Former White Rock resident Paul LeMay, who recently received just such a ticket, is betting the city doesn’t have the legal authority, and he’s willing to take that bet to court as a test case.
If he’s proven right, he said, the case could have far-reaching consequences for the city.
“This could have a cascade effect,” LeMay said last week. “People could, en masse, stop paying (in the lots). And it’s a major source of revenue for the city.”
Mayor Wayne Baldwin, however, said Monday that he is “absolutely” confident the city has the authority to issue such tickets.
“If I were him, I wouldn’t waste my money on a lawyer,” Baldwin said. “How confident am I? I would wager my firstborn on it.”
LeMay’s case will hinge on some definitive rulings about the status of the land owned by Burlington Northern Santa Fe Railway, he acknowledges. He believes it falls under federal jurisdiction because the BNSF is a railway, while the city operates under the authority of a provincial statute.
And even though the city leases the land from BNSF, and operates it as a parking facility with the railway’s consent, he’s doubtful that gives the city the right to apply its parking bylaws to private land.
Now a Vancouver resident, LeMay admits his challenge to the city was deliberate. Visiting with friends in White Rock Feb. 2 to celebrate Groundhog Day, he parked in one of the waterfront lots.
“I was going to put money in the meter. But a friend of mine, who lives in White Rock, told me that a lot of people park down there and if they get a ticket, they don’t pay. Nothing ever happens – and that made me wonder if the city actually had the authority to write tickets on that property, and maybe that’s why nothing happens.”
The next day he called the city and told a representative of the bylaws department that he was going to contest the ticket in court.
“The person I talked to said, ‘but White Rock has a lease contract with the BNSF Railway.’ I said, ‘yes, and…?’”
LeMay, who lived in the community in 2005-2006, was founder of the Semiahmoo Peninsula Citizens for Public Safety Coalition – later Smart Rail – which has advocated for relocation of BNSF’s shoreline track.
But he maintains his action with regard to the parking ticket is not part of any Smart Rail agenda.
“If it was, I would have sat down with members of their board and discussed it with them before doing anything,” he said, noting he is no longer an active member of the group.

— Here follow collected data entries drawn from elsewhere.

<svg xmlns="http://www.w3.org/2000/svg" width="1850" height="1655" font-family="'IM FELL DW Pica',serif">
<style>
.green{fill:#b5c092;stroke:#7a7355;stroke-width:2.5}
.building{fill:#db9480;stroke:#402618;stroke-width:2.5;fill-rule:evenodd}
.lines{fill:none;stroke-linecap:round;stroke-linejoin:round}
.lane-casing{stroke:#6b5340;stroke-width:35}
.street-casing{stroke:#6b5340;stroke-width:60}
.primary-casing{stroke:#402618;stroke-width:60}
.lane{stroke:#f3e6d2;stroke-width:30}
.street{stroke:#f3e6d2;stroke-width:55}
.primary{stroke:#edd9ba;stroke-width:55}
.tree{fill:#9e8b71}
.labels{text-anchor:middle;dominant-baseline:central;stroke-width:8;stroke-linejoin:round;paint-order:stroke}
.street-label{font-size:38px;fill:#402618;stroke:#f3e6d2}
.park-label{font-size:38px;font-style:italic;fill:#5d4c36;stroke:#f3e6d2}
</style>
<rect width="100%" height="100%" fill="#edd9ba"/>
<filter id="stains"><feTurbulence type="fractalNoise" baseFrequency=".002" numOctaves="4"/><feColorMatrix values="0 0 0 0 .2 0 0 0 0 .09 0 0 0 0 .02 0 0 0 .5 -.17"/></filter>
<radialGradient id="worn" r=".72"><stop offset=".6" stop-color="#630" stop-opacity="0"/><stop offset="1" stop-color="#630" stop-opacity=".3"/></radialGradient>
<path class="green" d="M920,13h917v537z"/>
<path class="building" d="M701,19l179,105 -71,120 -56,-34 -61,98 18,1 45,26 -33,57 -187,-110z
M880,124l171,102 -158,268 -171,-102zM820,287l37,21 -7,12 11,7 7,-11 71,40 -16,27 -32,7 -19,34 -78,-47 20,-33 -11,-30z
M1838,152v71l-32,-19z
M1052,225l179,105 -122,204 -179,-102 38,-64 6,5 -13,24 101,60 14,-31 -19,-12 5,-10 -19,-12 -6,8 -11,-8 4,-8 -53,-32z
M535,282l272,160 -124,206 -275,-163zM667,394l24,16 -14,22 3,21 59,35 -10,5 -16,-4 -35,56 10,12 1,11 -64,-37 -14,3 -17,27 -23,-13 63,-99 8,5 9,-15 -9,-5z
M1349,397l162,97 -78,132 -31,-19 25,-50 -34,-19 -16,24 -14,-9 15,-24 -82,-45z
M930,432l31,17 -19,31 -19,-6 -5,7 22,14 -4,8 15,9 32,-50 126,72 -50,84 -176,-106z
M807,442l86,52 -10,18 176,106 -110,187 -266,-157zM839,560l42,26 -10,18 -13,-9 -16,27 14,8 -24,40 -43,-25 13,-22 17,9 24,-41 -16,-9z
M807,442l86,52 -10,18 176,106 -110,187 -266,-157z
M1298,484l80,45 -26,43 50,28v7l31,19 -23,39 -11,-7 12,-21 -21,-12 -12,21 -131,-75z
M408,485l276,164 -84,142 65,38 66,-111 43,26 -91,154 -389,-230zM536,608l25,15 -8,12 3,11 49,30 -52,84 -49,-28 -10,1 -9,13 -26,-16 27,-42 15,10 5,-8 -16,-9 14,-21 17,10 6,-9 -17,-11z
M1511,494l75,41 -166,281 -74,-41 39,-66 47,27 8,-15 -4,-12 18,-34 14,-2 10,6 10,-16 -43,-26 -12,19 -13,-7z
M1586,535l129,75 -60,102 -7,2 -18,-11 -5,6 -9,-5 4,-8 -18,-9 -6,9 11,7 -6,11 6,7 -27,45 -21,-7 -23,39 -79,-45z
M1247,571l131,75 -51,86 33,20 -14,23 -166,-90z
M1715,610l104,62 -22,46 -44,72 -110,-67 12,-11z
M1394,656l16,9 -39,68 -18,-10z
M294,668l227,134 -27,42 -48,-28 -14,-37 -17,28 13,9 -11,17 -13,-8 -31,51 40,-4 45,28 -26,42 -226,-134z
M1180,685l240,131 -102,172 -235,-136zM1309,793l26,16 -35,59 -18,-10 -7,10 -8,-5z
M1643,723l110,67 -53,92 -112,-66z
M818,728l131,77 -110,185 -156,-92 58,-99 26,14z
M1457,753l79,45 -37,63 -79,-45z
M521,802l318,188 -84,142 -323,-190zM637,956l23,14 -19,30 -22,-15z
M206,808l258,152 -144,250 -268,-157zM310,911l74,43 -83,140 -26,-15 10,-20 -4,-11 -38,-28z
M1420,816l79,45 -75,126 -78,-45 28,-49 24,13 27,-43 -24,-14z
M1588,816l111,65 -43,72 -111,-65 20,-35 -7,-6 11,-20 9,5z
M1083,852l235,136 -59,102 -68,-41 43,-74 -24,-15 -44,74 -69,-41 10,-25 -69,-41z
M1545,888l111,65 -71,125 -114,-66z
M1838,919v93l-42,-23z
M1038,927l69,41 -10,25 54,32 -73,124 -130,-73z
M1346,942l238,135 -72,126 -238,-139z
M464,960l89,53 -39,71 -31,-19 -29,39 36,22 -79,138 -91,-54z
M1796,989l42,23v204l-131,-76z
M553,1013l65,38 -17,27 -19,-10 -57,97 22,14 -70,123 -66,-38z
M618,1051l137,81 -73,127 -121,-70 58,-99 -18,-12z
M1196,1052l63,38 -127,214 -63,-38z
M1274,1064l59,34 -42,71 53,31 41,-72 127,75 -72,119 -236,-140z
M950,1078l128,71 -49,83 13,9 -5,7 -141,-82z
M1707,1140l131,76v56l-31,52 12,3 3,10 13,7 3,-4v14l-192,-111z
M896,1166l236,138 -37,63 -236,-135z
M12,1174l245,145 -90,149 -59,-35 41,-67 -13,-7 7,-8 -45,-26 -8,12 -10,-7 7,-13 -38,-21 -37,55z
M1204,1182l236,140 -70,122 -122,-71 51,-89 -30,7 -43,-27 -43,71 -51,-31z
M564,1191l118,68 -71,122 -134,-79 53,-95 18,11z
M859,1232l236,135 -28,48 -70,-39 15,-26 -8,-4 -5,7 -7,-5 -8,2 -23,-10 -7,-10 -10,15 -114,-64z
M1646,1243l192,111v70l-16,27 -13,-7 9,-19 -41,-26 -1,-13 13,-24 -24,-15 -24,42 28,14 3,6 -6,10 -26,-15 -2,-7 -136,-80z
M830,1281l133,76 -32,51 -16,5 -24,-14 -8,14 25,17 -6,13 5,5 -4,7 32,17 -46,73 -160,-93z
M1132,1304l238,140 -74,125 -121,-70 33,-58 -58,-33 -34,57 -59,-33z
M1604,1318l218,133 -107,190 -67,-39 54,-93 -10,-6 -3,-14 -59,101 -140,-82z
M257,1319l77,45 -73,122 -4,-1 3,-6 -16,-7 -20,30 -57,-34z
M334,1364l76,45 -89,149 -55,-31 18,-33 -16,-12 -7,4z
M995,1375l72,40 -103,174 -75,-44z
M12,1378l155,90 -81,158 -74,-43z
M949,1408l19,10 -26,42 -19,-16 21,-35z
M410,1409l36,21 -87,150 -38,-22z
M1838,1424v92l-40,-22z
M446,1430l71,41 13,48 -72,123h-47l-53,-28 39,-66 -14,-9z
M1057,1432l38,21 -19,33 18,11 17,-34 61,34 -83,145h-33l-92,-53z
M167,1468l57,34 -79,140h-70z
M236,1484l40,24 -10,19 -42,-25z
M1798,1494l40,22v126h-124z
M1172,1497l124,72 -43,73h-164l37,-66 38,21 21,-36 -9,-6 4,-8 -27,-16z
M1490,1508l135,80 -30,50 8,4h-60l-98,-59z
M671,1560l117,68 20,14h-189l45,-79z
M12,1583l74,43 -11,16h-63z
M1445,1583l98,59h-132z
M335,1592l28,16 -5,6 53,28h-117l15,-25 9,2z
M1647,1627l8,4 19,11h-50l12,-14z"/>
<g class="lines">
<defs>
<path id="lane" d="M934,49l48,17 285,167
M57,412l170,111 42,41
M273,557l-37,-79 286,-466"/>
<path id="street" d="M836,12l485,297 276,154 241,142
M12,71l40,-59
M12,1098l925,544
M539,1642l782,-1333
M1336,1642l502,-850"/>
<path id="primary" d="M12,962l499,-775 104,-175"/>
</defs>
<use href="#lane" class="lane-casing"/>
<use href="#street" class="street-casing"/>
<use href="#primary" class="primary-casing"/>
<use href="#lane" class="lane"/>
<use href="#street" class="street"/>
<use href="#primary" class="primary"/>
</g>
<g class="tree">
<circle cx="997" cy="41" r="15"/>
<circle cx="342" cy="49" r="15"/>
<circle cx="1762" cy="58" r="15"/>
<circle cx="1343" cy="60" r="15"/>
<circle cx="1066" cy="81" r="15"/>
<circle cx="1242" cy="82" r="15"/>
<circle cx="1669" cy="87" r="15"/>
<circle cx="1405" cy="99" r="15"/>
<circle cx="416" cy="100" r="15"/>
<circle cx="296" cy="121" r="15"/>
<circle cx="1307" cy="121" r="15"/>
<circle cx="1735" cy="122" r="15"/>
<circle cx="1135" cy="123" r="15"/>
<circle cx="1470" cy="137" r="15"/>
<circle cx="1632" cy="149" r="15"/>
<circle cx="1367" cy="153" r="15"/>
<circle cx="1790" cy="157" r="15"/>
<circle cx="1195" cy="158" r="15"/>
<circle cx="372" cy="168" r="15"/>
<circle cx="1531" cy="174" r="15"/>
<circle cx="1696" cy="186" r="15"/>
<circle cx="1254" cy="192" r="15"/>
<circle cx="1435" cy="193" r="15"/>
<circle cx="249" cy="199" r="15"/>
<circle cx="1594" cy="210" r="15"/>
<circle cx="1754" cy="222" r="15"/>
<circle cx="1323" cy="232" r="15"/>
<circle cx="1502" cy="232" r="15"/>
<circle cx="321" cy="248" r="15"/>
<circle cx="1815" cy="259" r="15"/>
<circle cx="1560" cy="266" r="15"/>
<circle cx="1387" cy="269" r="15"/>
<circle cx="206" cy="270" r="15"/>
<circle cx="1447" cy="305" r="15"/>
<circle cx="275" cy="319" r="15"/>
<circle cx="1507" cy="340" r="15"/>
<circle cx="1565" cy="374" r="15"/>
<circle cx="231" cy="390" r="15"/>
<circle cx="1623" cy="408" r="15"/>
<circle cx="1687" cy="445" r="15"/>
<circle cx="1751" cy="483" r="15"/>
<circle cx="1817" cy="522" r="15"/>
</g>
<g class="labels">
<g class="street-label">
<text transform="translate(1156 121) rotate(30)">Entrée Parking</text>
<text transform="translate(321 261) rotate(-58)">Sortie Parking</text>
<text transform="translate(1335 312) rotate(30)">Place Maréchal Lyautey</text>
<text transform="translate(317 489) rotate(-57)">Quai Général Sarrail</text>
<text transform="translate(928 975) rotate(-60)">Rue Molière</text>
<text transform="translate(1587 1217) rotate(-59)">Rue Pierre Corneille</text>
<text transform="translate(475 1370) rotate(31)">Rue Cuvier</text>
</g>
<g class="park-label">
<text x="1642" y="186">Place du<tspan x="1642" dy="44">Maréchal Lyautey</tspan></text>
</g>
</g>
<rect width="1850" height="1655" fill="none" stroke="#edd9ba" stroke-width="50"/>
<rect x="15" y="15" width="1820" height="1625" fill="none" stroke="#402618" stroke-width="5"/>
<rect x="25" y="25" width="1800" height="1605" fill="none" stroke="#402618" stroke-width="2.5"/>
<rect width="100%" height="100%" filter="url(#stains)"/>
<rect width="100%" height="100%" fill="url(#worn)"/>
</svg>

The retired LeMay noted he is not a lawyer, but that he has had some experience of law in a career in Ottawa that included being a special assistant to Sen. Sheila Finestone and working for the occupational health and safety section of Human Resources Development Canada. That, he said, leads him to believe enforcing city parking bylaws within the lots could be ruled ‘ultra vires’ – or beyond the power – of the city government.
He believes that the land use is comparable with private parking lots in the City of Vancouver, where parking is a contractual agreement with a private entity, or First Nations land, which falls under federal jurisdiction rather than local government bylaws.
And he’d like to see a definitive of the property line between BNSF and city property.
“This is a test of law and some of the finer points of law,” LeMay said. “I’m actually doing the City of White Rock a favour.”
If it were found that the city doesn’t have the authority to write tickets in the lots, LeMay noted, “it could be open season down there.”